» Collected data
# # #

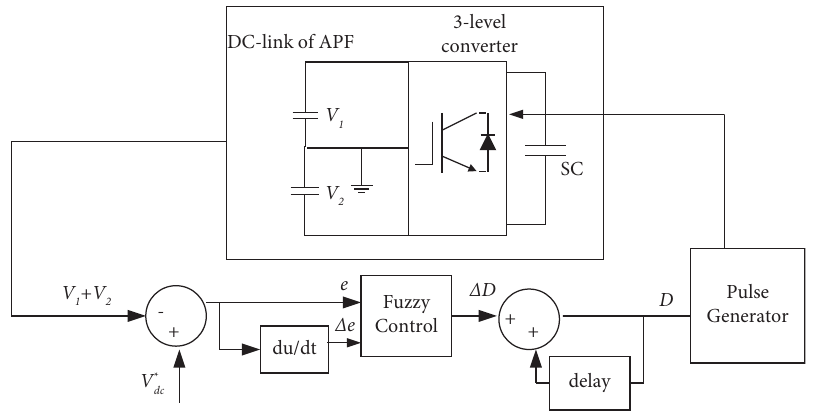
Figure 7: Closed loop control of the SC circuit.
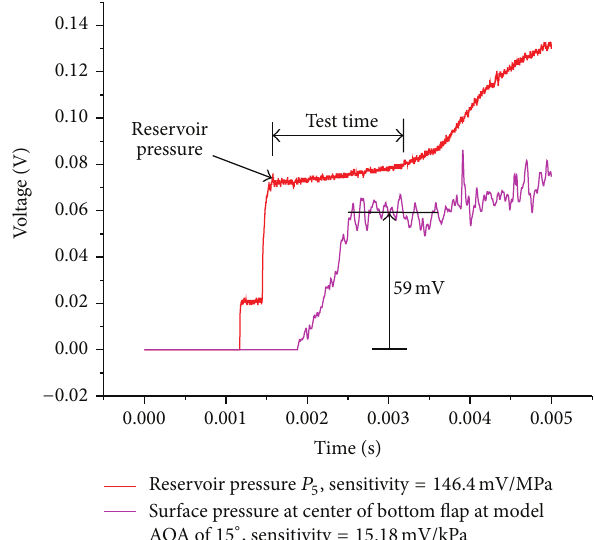
Figure 8: Typical pressure traces obtained during a test in shock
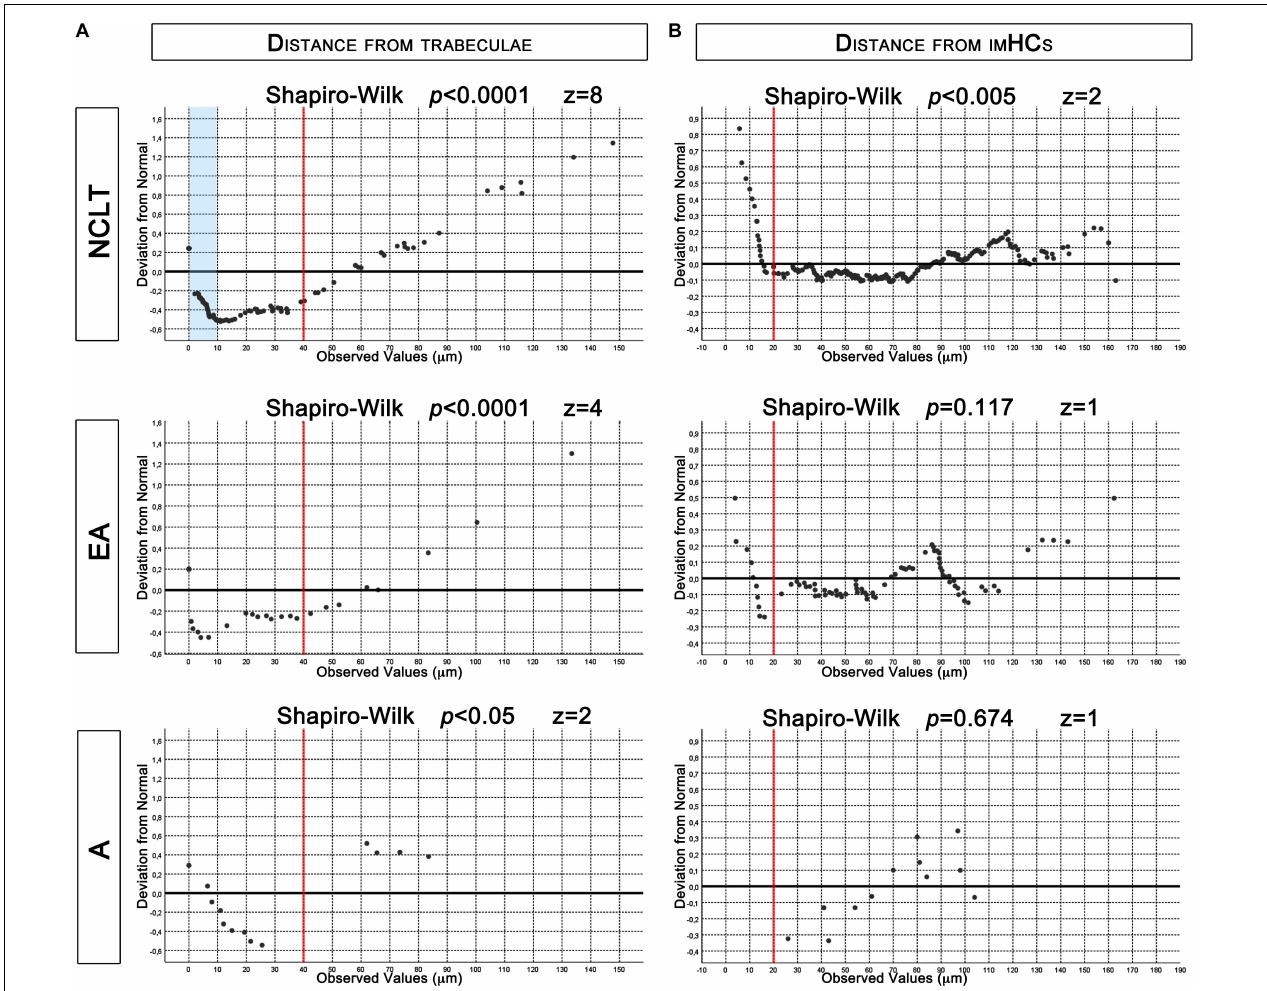
FIGURE 6 | De-trended Q-Q plots of data distribution. (A) Asymmetrical distribution of measured distances from trabecula, reported for NCLTs and EA, revealed increased frequency of data between 0 and 40 µ m (red lines). In this region data distribution of NCLT showed increased frequency of measures lower than 10 µ m (pale blue box). Conversely in EA and A the data were symmetrically dispersed. (B) Even if potentially symmetric, measured distances from imHCs in NCLT resulted not normally distributed due to increased frequencies below 20 µ m (red lines). Conversely, in EA and A the distribution resulted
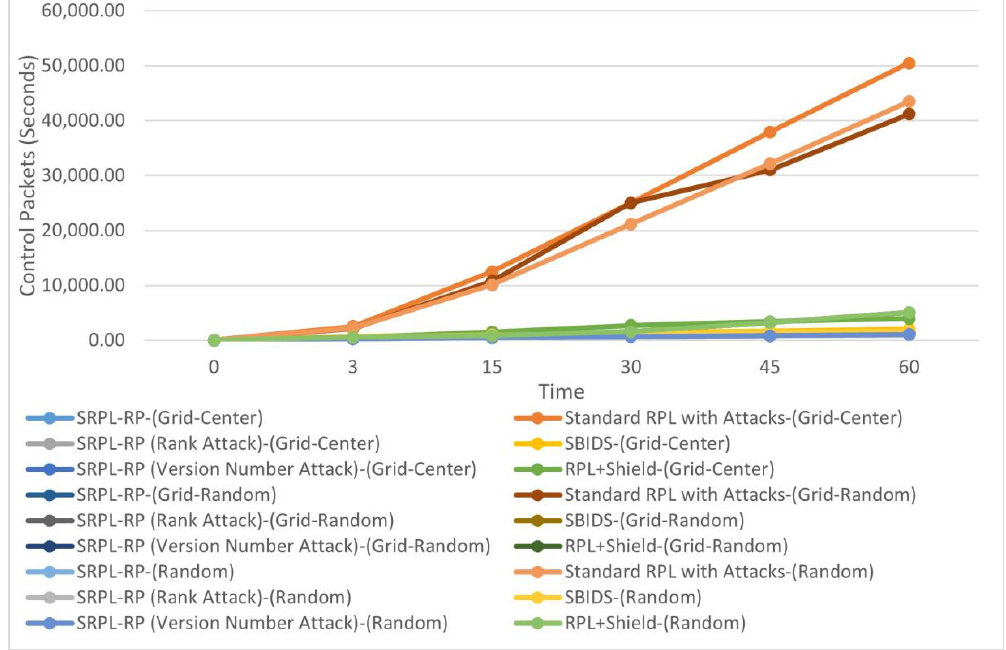
Figure 4. Control Message Comparison in Three Topologies. Table 6. Control Message Comparison in Grid-Center Topology.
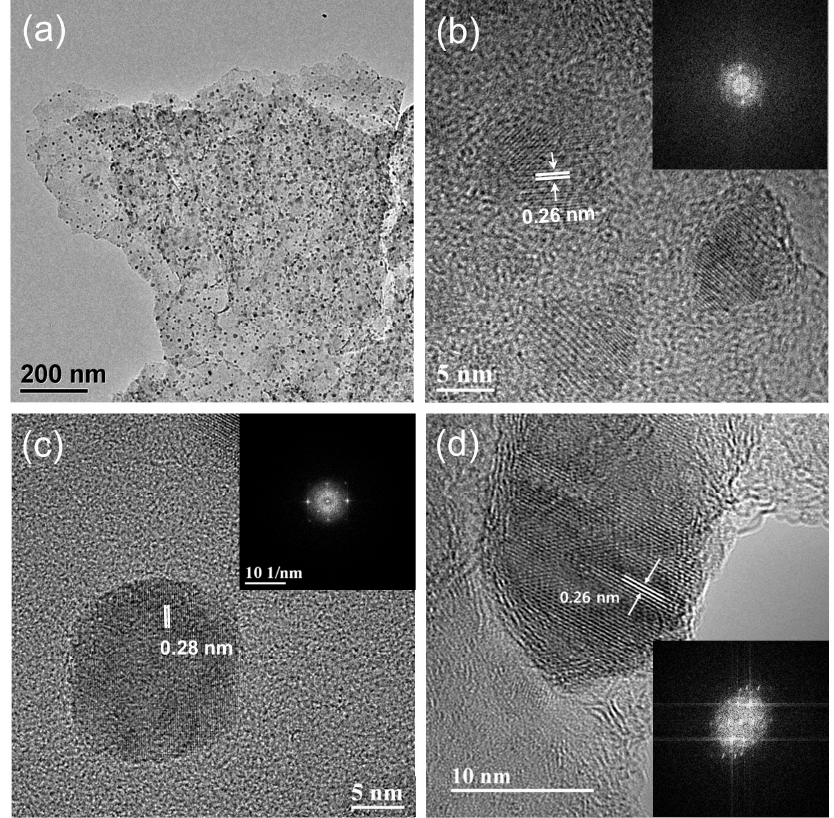
Figure 2. ( a ) A typical transmission electron microscopy (TEM) image of GM 500 , and the enlarged TEM images which reveal the structures of ( b ) MnO, ( c ) Mn 3 O 4 , and ( d ) Mn 2 O 3 .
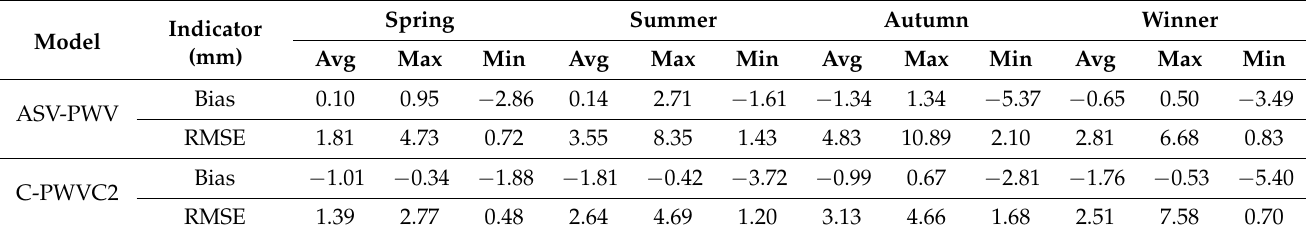
Table 2. Performance statistics of the ASV-PWV and C-PWVC2 in 4 seasons of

# # #

» ACTIVITY
Within the records above, each line containing "Table" is to be returned.

» RESPONSE TO THIS TASK
Figure 4. Control Message Comparison in Three Topologies. Table 6. Control Message Comparison in Grid-Center Topology.
Table 2. Performance statistics of the ASV-PWV and C-PWVC2 in 4 seasons of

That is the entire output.